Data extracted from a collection
══════════════════════════════
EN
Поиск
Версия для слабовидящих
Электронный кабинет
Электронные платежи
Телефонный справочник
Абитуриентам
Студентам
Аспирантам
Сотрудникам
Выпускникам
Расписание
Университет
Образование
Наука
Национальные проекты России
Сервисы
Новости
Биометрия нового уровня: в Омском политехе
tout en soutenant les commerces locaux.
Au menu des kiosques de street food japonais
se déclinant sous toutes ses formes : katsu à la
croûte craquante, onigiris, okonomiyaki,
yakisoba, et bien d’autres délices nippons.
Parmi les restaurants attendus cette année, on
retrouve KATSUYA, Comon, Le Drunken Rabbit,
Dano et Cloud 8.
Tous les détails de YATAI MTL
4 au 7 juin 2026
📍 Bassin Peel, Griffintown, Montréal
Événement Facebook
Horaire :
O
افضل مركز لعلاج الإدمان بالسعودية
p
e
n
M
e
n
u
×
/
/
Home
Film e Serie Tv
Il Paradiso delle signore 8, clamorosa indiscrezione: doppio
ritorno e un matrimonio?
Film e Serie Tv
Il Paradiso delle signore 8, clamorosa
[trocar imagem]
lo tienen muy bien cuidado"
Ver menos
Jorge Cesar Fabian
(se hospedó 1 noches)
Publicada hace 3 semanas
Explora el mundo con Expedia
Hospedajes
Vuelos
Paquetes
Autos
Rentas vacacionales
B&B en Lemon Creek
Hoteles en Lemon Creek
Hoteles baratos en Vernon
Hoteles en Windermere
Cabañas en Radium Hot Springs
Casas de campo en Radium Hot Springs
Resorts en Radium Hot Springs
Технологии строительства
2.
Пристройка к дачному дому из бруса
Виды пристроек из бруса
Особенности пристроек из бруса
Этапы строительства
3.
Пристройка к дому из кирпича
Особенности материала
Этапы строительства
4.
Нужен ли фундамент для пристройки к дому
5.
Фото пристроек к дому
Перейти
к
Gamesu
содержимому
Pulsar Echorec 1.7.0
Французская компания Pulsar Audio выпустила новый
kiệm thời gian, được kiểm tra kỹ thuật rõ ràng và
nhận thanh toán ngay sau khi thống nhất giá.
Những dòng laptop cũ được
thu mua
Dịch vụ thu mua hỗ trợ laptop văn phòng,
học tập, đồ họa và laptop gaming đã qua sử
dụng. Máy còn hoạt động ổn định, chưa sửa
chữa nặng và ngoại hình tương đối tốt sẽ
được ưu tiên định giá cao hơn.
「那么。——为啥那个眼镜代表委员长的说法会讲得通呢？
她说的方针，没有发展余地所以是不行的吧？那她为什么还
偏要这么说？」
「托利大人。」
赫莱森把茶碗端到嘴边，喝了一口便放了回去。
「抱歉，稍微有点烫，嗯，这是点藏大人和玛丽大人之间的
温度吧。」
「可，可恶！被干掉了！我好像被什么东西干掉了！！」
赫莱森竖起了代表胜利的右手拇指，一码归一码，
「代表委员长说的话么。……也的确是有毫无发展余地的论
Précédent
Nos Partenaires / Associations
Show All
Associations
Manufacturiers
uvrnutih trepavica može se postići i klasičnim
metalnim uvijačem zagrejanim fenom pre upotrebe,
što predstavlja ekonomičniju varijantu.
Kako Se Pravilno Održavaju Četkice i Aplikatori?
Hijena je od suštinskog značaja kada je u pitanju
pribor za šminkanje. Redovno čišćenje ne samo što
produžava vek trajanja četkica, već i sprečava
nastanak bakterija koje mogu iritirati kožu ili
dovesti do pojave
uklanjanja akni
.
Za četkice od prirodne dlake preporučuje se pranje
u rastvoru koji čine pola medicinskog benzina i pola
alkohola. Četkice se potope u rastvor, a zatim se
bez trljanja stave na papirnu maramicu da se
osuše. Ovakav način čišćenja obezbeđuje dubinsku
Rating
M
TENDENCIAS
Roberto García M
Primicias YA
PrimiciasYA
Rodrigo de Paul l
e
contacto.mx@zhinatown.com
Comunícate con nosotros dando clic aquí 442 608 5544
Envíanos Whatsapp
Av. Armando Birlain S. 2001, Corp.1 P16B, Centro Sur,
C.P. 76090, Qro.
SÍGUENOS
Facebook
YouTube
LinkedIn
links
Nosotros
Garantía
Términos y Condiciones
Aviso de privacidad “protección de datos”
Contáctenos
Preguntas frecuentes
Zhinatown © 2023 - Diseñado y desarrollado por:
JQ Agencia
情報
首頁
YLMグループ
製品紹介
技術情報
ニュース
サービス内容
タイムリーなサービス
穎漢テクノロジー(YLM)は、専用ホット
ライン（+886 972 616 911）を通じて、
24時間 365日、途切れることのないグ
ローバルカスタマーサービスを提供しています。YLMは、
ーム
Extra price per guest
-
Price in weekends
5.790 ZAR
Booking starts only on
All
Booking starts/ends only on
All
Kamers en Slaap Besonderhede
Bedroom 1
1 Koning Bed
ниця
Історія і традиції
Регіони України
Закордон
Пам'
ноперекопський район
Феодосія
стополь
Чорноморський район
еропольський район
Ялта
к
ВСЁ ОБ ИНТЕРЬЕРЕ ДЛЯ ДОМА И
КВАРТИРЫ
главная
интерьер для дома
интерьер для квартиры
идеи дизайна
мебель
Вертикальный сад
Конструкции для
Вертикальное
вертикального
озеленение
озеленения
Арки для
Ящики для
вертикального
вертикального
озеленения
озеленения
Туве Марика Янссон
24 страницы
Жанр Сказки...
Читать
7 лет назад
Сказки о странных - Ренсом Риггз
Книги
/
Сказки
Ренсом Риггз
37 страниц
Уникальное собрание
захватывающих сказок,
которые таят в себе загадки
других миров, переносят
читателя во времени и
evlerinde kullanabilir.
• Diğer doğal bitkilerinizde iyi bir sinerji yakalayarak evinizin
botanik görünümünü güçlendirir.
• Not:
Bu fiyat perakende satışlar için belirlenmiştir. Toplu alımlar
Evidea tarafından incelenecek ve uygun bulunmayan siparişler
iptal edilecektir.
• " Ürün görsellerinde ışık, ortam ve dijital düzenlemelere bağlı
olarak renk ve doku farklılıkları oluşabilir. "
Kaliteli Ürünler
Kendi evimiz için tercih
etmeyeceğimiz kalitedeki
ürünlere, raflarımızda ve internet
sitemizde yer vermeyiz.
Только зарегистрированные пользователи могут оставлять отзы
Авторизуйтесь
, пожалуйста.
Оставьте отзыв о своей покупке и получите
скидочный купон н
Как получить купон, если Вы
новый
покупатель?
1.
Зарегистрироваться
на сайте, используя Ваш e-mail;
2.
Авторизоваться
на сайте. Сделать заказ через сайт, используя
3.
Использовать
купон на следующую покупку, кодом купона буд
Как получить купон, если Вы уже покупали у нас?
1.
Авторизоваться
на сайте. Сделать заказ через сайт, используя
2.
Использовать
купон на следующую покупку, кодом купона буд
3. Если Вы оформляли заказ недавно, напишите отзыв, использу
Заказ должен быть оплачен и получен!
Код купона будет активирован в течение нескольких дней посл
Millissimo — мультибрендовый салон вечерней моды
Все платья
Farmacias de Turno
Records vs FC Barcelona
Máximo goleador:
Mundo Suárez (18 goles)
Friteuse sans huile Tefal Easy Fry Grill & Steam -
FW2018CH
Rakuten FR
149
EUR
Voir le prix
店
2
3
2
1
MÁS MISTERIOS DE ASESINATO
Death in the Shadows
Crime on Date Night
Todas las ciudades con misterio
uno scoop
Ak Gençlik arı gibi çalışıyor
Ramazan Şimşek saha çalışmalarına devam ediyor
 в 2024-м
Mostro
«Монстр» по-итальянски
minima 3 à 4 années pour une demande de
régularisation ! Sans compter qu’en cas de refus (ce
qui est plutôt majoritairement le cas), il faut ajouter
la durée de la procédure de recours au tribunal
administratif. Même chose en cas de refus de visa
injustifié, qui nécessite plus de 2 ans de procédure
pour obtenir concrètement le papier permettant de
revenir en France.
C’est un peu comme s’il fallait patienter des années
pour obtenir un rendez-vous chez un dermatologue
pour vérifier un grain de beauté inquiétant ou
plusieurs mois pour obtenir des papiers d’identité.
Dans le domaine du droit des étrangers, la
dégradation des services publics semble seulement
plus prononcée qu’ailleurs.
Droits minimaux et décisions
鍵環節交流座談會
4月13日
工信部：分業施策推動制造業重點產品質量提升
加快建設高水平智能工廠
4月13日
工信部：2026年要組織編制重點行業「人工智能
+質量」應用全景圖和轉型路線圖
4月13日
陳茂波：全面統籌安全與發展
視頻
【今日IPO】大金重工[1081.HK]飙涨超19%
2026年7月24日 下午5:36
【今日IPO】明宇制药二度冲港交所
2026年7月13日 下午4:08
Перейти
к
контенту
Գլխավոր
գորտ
══════════════════════════════
When a line of the data holds the string "années", pick it out and copy it.

**Answer to this task**
minima 3 à 4 années pour une demande de
C’est un peu comme s’il fallait patienter des années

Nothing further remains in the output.